:: Exercise goal ::
Once the line holding "[232,90,315,103] sl-model. ->" is found in the listing below, write it out and each later line exactly, up to and including the one holding "[186,731,245,744] sl-model ->".

:: Entries supplied ::

--*--

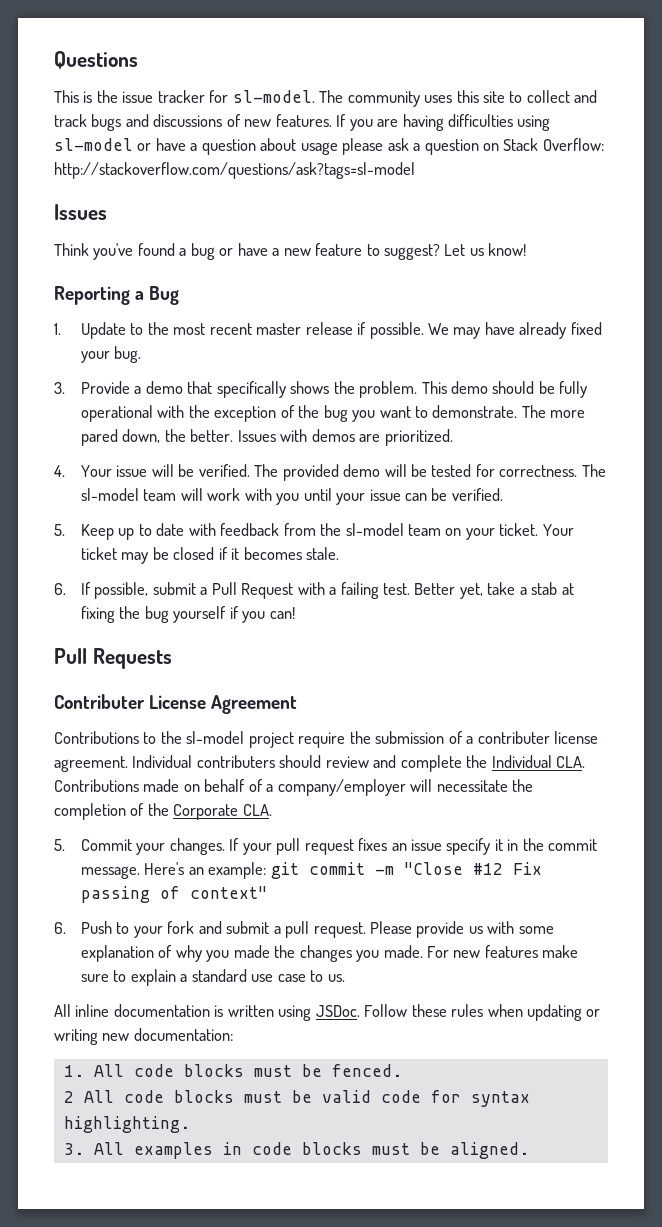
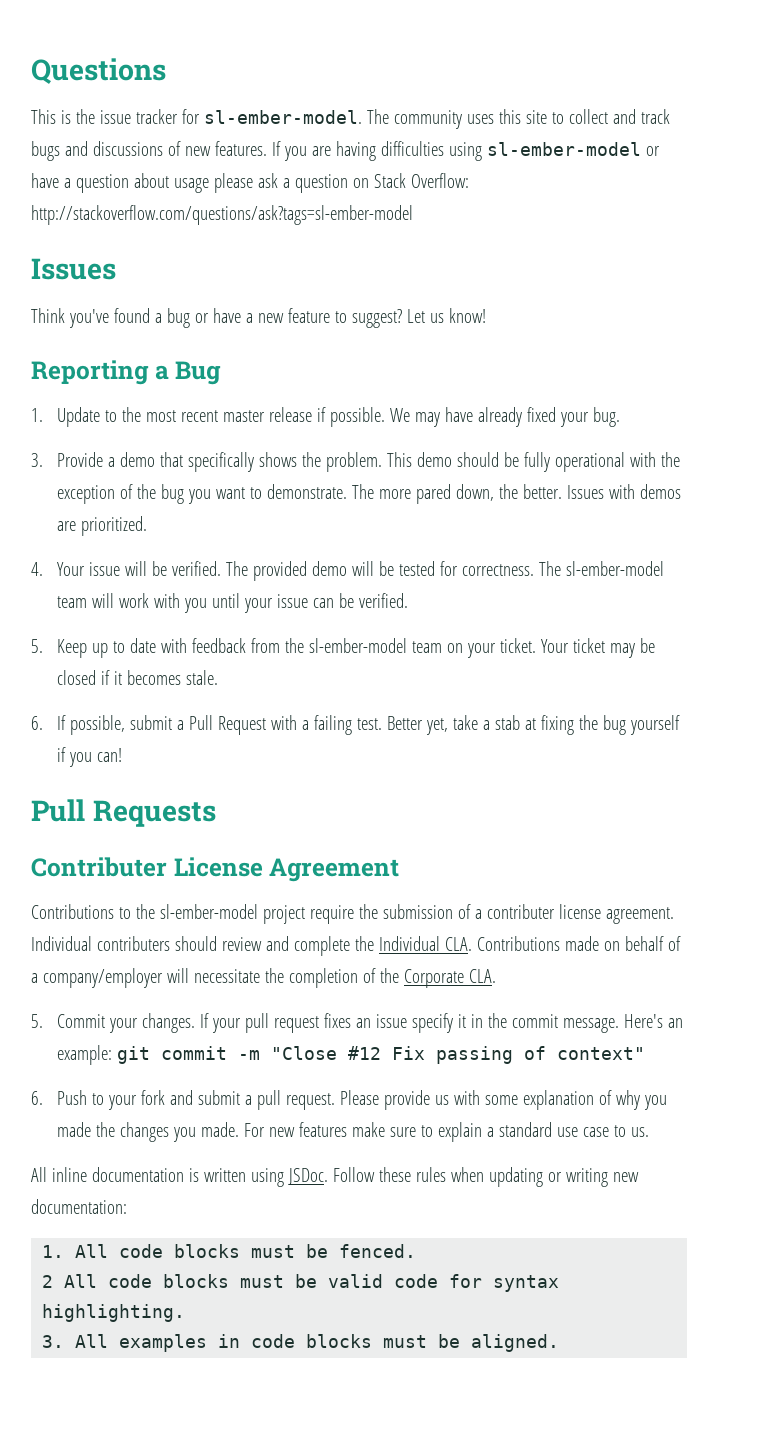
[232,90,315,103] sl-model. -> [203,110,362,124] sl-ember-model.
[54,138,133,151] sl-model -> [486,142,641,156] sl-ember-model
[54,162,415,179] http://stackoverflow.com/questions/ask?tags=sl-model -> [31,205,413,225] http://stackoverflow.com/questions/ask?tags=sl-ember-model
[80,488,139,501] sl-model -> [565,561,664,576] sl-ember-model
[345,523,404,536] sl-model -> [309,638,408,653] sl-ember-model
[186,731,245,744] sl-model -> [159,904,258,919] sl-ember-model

--*--

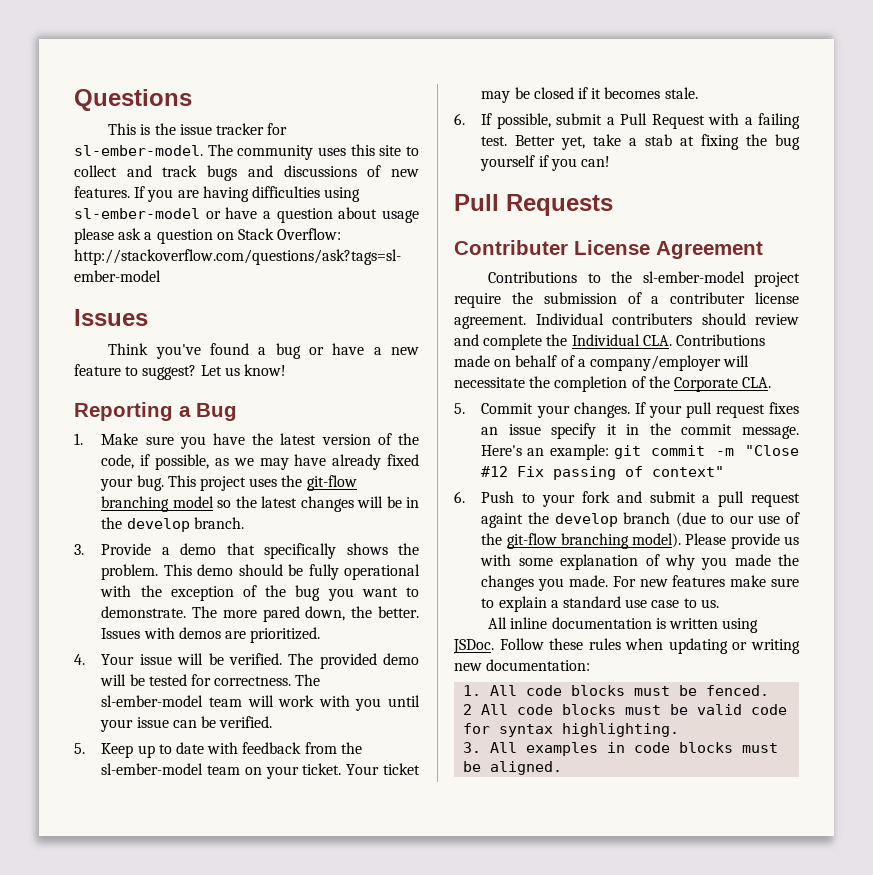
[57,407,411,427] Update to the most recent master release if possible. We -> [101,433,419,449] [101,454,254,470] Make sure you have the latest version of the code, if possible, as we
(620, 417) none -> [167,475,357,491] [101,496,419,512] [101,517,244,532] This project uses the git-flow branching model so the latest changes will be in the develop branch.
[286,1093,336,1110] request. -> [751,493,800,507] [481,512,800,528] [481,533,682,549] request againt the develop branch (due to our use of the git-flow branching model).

--*--

:: Solution to this exercise ::
[232,90,315,103] sl-model. -> [203,110,362,124] sl-ember-model.
[54,138,133,151] sl-model -> [486,142,641,156] sl-ember-model
[54,162,415,179] http://stackoverflow.com/questions/ask?tags=sl-model -> [31,205,413,225] http://stackoverflow.com/questions/ask?tags=sl-ember-model
[80,488,139,501] sl-model -> [565,561,664,576] sl-ember-model
[345,523,404,536] sl-model -> [309,638,408,653] sl-ember-model
[186,731,245,744] sl-model -> [159,904,258,919] sl-ember-model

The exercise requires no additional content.